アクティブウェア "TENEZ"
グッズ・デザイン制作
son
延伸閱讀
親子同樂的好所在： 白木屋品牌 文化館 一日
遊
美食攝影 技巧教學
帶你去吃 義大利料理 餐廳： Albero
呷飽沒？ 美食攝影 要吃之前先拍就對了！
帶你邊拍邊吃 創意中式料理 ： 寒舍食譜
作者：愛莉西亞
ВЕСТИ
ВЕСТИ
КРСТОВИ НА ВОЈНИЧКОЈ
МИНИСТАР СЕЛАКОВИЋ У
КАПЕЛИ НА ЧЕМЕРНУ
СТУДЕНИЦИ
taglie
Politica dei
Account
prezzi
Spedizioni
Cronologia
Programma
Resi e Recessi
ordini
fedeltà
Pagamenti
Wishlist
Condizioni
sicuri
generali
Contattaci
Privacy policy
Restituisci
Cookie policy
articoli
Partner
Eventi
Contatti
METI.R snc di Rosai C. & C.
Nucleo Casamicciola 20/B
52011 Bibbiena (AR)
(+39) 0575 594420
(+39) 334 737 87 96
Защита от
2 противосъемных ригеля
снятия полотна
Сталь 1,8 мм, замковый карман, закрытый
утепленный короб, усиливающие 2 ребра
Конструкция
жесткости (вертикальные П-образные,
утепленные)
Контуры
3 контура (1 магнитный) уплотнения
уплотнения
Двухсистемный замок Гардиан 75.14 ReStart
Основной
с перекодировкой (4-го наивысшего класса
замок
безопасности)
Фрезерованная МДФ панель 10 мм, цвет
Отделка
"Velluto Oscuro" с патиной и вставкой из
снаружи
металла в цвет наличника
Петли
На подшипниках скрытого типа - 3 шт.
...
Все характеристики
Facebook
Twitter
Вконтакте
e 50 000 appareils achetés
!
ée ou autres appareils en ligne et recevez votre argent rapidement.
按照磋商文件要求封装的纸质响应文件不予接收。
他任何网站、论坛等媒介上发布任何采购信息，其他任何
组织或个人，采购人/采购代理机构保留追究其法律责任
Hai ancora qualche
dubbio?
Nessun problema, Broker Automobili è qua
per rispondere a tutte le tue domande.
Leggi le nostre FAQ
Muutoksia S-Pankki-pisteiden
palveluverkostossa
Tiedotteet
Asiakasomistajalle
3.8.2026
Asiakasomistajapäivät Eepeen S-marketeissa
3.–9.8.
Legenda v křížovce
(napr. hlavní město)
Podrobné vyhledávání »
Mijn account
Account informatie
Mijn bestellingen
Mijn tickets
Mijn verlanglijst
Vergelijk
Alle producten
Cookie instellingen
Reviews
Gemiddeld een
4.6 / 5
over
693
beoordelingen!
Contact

********

**Problem description:**
The answer should contain nothing except the lines from the one with "Muutoksia S-Pankki-pisteiden" to the end of the material above, each given again exactly.

**Answer area:**
Muutoksia S-Pankki-pisteiden
palveluverkostossa
Tiedotteet
Asiakasomistajalle
3.8.2026
Asiakasomistajapäivät Eepeen S-marketeissa
3.–9.8.
Legenda v křížovce
(napr. hlavní město)
Podrobné vyhledávání »
Mijn account
Account informatie
Mijn bestellingen
Mijn tickets
Mijn verlanglijst
Vergelijk
Alle producten
Cookie instellingen
Reviews
Gemiddeld een
4.6 / 5
over
693
beoordelingen!
Contact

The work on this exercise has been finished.